982-VINGANÇA FEITA DE BARRO

Quem ouve o trinado sonoro do joão-de-barro dificilmente o associará com o comportamento cruel quando percebe que a companheira o está traindo. O passarinho faz o que nenhum outro animal faz. Dando vaza ao seu doentio zelo amoroso, o macho empareda a companheira na própria casa que fizera com capricho de um habilidoso pedreiro. E tendo salvado, desta forma, a própria honra, parte em busca de nova companheira.
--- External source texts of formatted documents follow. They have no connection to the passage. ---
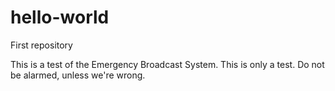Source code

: # hello-world
First repository

This is a test of the Emergency Broadcast System. This is only a test. Do not be alarmed, unless we're wrong.
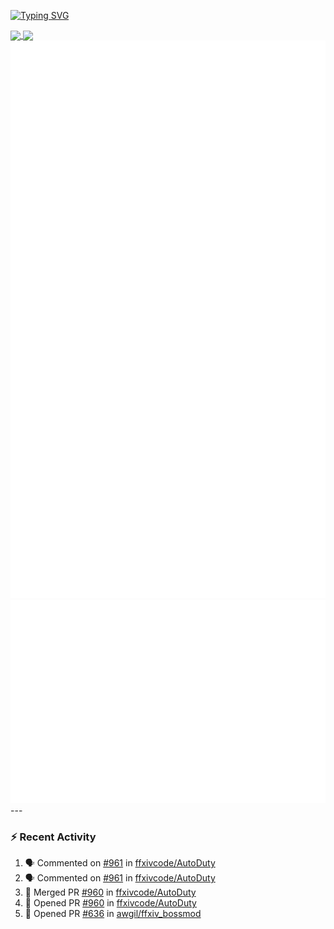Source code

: [![Typing SVG](https://readme-typing-svg.demolab.com?font=Fira+Code&duration=1000&pause=1000&multiline=true&repeat=false&width=435&lines=Simon+Latusek+%7C+Gameplay+Engineer)](https://git.io/typing-svg)

<a href="https://github.com/anuraghazra/github-readme-stats">
  <img height=200 align="center" src="https://github-readme-stats.vercel.app/api?username=erdelf&theme=radical" />
</a>
<a href="https://github.com/anuraghazra/convoychat">
  <img height=200 align="center" src="https://streak-stats.demolab.com?user=erdelf&theme=radical&mode=weekly" />
</a>

<picture>
  <img src="/github-metrics.svg" alt="Metrics">
</picture>

<picture>
  <img src="/github-metrics-achievements.svg" alt="Achievements">
</picture>
---

### :zap: Recent Activity
<!--START_SECTION:activity-->
1. 🗣 Commented on [#961](https://github.com/ffxivcode/AutoDuty/issues/961#issuecomment-2889014917) in [ffxivcode/AutoDuty](https://github.com/ffxivcode/AutoDuty)
2. 🗣 Commented on [#961](https://github.com/ffxivcode/AutoDuty/issues/961#issuecomment-2889008737) in [ffxivcode/AutoDuty](https://github.com/ffxivcode/AutoDuty)
3. 🎉 Merged PR [#960](https://github.com/ffxivcode/AutoDuty/pull/960) in [ffxivcode/AutoDuty](https://github.com/ffxivcode/AutoDuty)
4. 💪 Opened PR [#960](https://github.com/ffxivcode/AutoDuty/pull/960) in [ffxivcode/AutoDuty](https://github.com/ffxivcode/AutoDuty)
5. 💪 Opened PR [#636](https://github.com/awgil/ffxiv_bossmod/pull/636) in [awgil/ffxiv_bossmod](https://github.com/awgil/ffxiv_bossmod)
<!--END_SECTION:activity-->

<!--
**erdelf/erdelf** is a ✨ _special_ ✨ repository because its `README.md` (this file) appears on your GitHub profile.

Here are some ideas to get you started:

- 🔭 I’m currently working on ...
- 🌱 I’m currently learning ...
- 👯 I’m looking to collaborate on ...
- 🤔 I’m looking for help with ...
- 💬 Ask me about ...
- 📫 How to reach me: ...
- 😄 Pronouns: ...
- ⚡ Fun fact: ...
-->
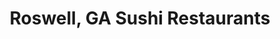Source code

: ---
layout: city
title: Roswell, GA Sushi Restaurants
permalink: /georgia/roswell/
stateAbbr: GA
stateName: Georgia
cityName: Roswell
---
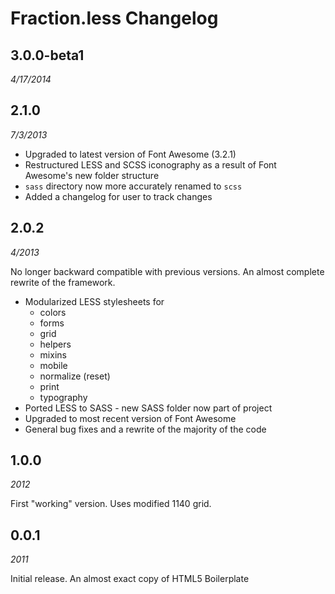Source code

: # Fraction.less Changelog

## 3.0.0-beta1

*4/17/2014*

## 2.1.0

*7/3/2013*

* Upgraded to latest version of Font Awesome (3.2.1)
* Restructured LESS and SCSS iconography as a result of Font Awesome's new folder structure
* `sass` directory now more accurately renamed to `scss`
* Added a changelog for user to track changes

## 2.0.2

*4/2013*

No longer backward compatible with previous versions. An almost complete rewrite of the framework.

* Modularized LESS stylesheets for
	* colors
	* forms
	* grid
	* helpers
	* mixins
	* mobile
	* normalize (reset)
	* print
	* typography
* Ported LESS to SASS - new SASS folder now part of project
* Upgraded to most recent version of Font Awesome
* General bug fixes and a rewrite of the majority of the code

## 1.0.0

*2012*

First "working" version. Uses modified 1140 grid.

## 0.0.1

*2011*

Initial release. An almost exact copy of HTML5 Boilerplate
Jamais poderia acreditar, não tivesse sido testemunha ocular de tal comportamento típico de homem de mau caráter. Vi com meus próprios olhos, quando passei as férias numa fazenda de meu primo, num verão muito quente, lá pelas bandas do Tocantins.

— Veja, o joão-de-barro está reformando sua casa. — Disse ao primo, quando vi o passarinho levando mais barro e gravetos para a casinha.
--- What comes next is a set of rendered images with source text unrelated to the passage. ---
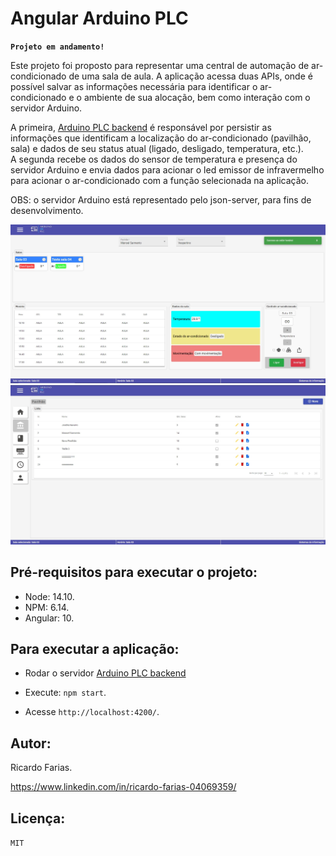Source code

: # Angular Arduino PLC

**`Projeto em andamento!`**

Este projeto foi proposto para representar uma central de automação de ar-condicionado de uma sala de aula. A aplicação acessa duas APIs, onde é possível salvar as informações necessária para identificar o ar-condicionado e o ambiente de sua alocação, bem como interação com o servidor Arduino.

 A primeira, [Arduino PLC backend](https://github.com/ricardo14231/Arduino-PLC-back-end) é responsável por persistir as informações que identificam a localização do ar-condicionado (pavilhão, sala) e dados de seu status atual (ligado, desligado, temperatura, etc.).   
 A segunda recebe os dados do sensor de temperatura e presença do servidor Arduino e envia dados para acionar o led emissor de infravermelho para acionar o ar-condicionado com a função selecionada na aplicação.

OBS: o servidor Arduino está representado pelo json-server, para fins de desenvolvimento.

![mainScreen](https://github.com/ricardo14231/Arduino-PLC-front-end/blob/master/mainScreen.jpg)   
![menuScreen](https://github.com/ricardo14231/Arduino-PLC-front-end/blob/master/menuScreen.jpg)  

## Pré-requisitos para executar o projeto:

* Node: 14.10.
* NPM: 6.14.
* Angular: 10.

## Para executar a aplicação:

* Rodar o servidor [Arduino PLC backend](https://github.com/ricardo14231/Arduino-PLC-back-end)   

* Execute: `npm start`.   
* Acesse `http://localhost:4200/`.

## Autor:

Ricardo Farias.

https://www.linkedin.com/in/ricardo-farias-04069359/

## Licença:

`MIT`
— Qual o quê! Ele está é preparando pra emparedar a companheira. Preste atenção no que vai acontecer.

Sem deixar de emitir seus gorjeios e trinados, o passarinho ia e vinha de uma poça d’água , levando barro para dentro da casita. A fêmea permanecia por ali, com ar de sonsa, como se nada tivesse a ver com a urgência do companheiro. Talvez ela não soubesse mesmo o que estaria para acontecer. Quem sabe seria apenas desconfiança do macho e ela, pobrezinha inocente, fazia companhia ao algoz. De vez em quando saltava e fazia volteios ao redor do joão-de-barro, querendo agradar o companheiro.

Enfim, chegada a hora, eis que o macho empurra a fêmea para dentro da casa e, com ligeiros movimentos de seu bico experiente, tapa o buraco, emparedando a companheira. Feito o serviço, abandona a casa, num vôo elegante, em direção à mata, onde, por certo, irá começar nova vida.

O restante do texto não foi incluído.